Gérard Lopez : « Bien sûr qu’il y a un risque de dépôt de bilan. On ne va pas dire qu’il n’y a pas de risque. Tant qu’il n’y a pas d’accord, il y a clairement ce risque-là »

(Photo by Pierre Costabadie/Icon Sport)

Le Président et Propriétaire des Girondins de Bordeaux, Gérard Lopez, passera sur RMC en fin d’après-midi dans l’émission de Jérôme Rothen. Il s’agit d’un entretien enregistré, dont RMC livre déjà quelques extraits avant son passage sur les ondes.

Gérard Lopez a confirmé qu’il fallait que les fonds d’investissement déposent une « garantie » quant aux ventes de joueurs qui doivent être réalisées, à hauteur de 22 millions d’euros. Il s’agit de la clé et ce sur quoi les négociations ont lieu, car il met bien 10 millions d’euros via Joga Bonito.

« Il y a environ la moitié qui viendrait des ventes. Les ventes on est assez certain de les faire même si maintenant cela va devoir attendre un tout petit peu. Dans tout ce contexte-là, il y a des garanties qui ont été données déjà par le passé et qui existent jusqu’au 30 juin. D’ailleurs elles devraient être valables mais on va dire que les prêteurs ont une approche un peu différente, et donc là cela nous a forcé à tous se mettre autour de la table pour cette fameuse garantie. Il reste 22 millions à trouver. En fait, cela se passe toujours comme cela avec la DNCG. Tous les clubs vendent et ce qu’il faut c’est donner une garantie sur les ventes. Avant même de faire les ventes, il faut donner une garantie. Et c’est là-dessus qu’il y a eu a plus grosse différence ».

Gérard Lopez ne peut pas nier qu’un dépôt de bilan existe, mais il travaille pour que cela n’ait pas lieu.
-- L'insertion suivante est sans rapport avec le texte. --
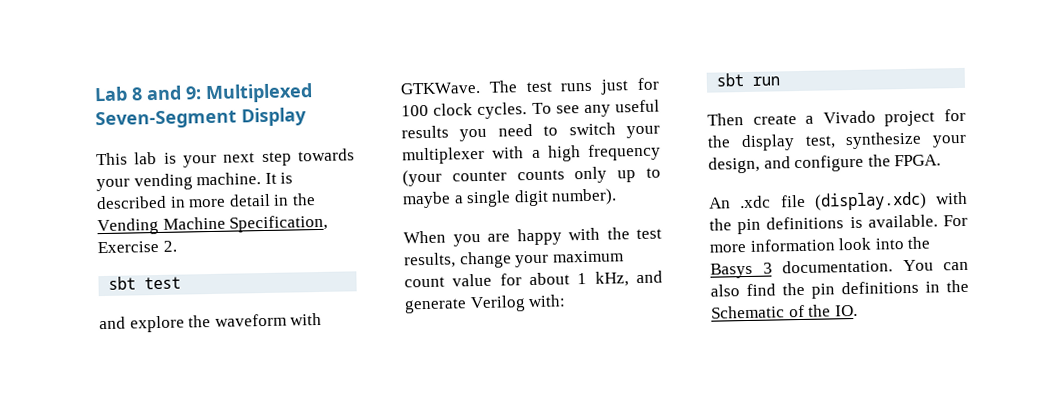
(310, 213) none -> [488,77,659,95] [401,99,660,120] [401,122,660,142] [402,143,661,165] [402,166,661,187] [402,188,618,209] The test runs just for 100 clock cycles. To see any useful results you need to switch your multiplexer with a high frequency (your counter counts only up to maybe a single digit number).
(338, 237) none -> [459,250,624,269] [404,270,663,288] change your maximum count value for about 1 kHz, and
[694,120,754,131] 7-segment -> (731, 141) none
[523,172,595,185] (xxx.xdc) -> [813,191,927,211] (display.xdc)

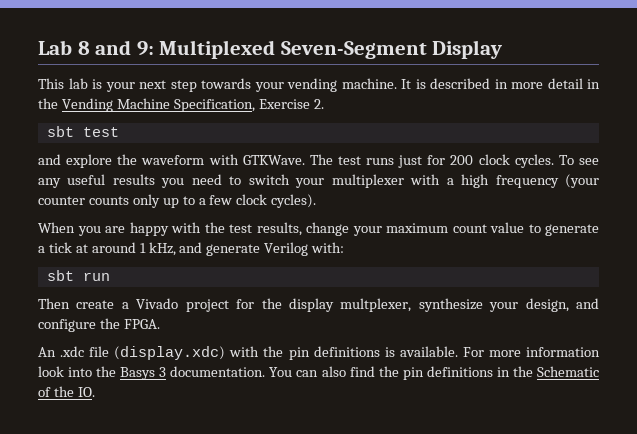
[401,104,429,117] 100 -> [450,155,474,165] 200
[402,188,618,209] maybe a single digit number). -> [198,194,317,208] a few clock cycles).
[499,272,570,286] for about -> [528,224,599,236] [38,242,136,253] to generate a tick at around
[804,135,836,149] test, -> [340,298,412,312] multplexer,

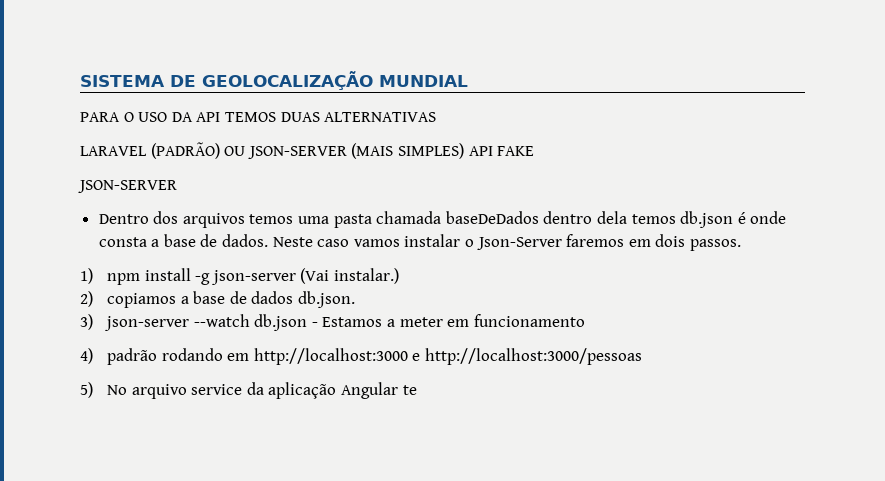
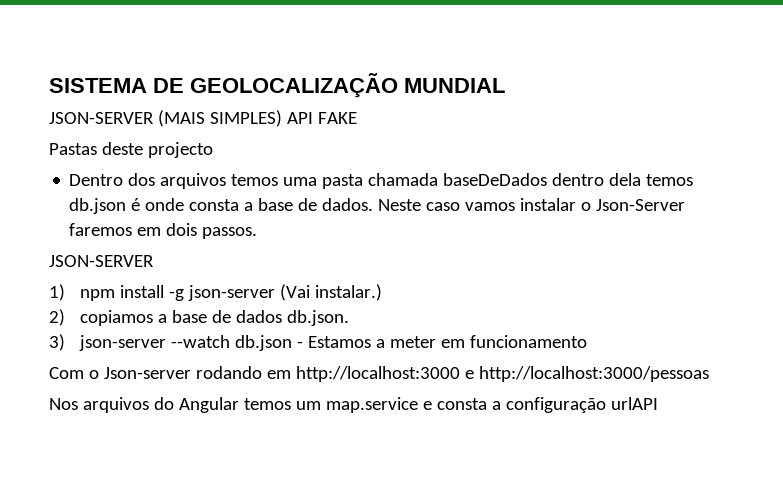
[80,112,437,122] [80,142,246,159] PARA O USO DA API TEMOS DUAS ALTERNATIVAS // LARAVEL (PADRÃO) OU -> (505, 85) none
[78,180,177,193] JSON-SERVER -> [49,142,213,158] Pastas deste projecto
(741, 245) none -> [49,255,154,267] // JSON-SERVER
[80,348,158,365] 4) padrão -> [49,367,191,379] Com o Json-server
[80,382,417,399] 5) No arquivo service da aplicação Angular te -> [49,397,658,413] Nos arquivos do Angular temos um map.service e consta a configuração urlAPI

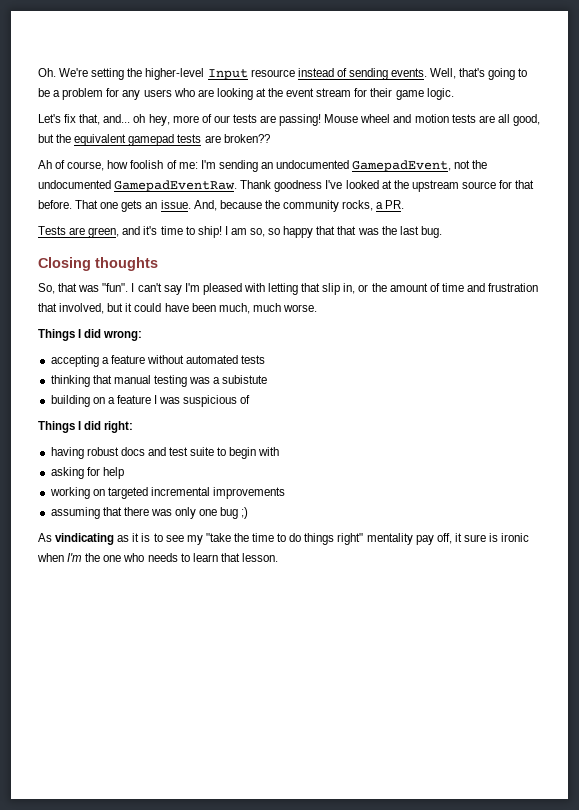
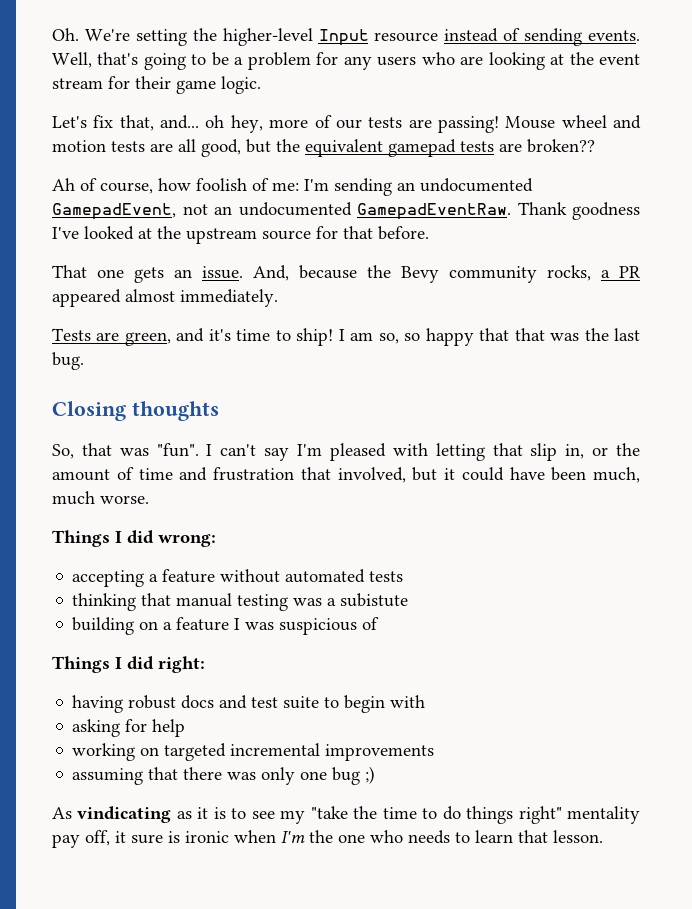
[472,160,488,169] the -> [214,206,232,215] an
(72, 204) none -> (429, 233) //
(280, 204) none -> [401,266,439,283] Bevy
[385,200,405,209] PR. -> [619,266,640,278] [52,289,278,307] PR appeared almost immediately.

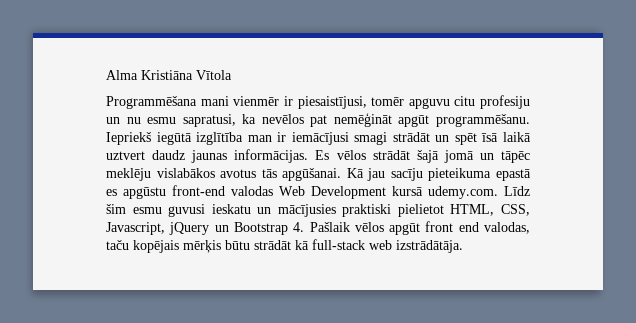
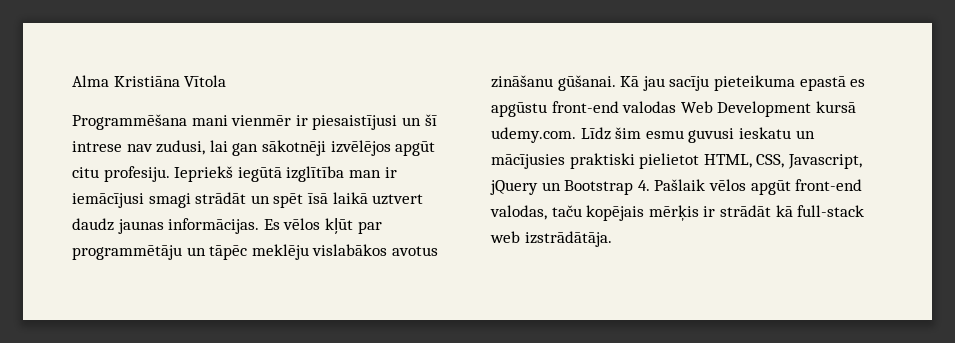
[297,95,530,109] [106,113,530,127] piesaistījusi, tomēr apguvu citu profesiju un nu esmu sapratusi, ka nevēlos pat nemēģināt apgūt programmēšanu. -> [312,114,437,130] [72,140,436,156] [72,166,170,182] piesaistījusi un šī intrese nav zudusi, lai gan sākotnēji izvēlējos apgūt citu profesiju.
[372,150,474,163] strādāt šajā jomā -> [324,218,382,234] [72,245,182,260] kļūt par programmētāju
[261,168,342,181] tās apgūšanai. -> [491,75,616,91] zināšanu gūšanai.
[425,221,479,232] front end -> [795,179,863,191] front-end
[225,240,250,250] būtu -> [703,206,716,217] ir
« Bien sûr qu’il y a un risque de dépôt de bilan. On ne va pas dire qu’il n’y a pas de risque. Tant qu’il n’y a pas d’accord, il y a clairement ce risque-là. Tout à fait. On dit qu’il y a des conversations qui sont positives mais il n’y a pas encore d’accord. S’il y avait un accord, je serais en train de dire que l’on est plus ou moins sûr que cela va bien se passer. Est-ce que les Girondins de Bordeaux aujourd’hui sont en Ligue 2 ? Factuellement, la réponse est non. Est-ce que les Girondins de Bordeaux y croient ? Clairement oui. On ne passe pas par ces moments-là si on n’y croit pas dur comme fer. Il faut qu’on bosse pour y être. Moi qui y bosse tous les jours, je vous dit que j’y serai à 100% ».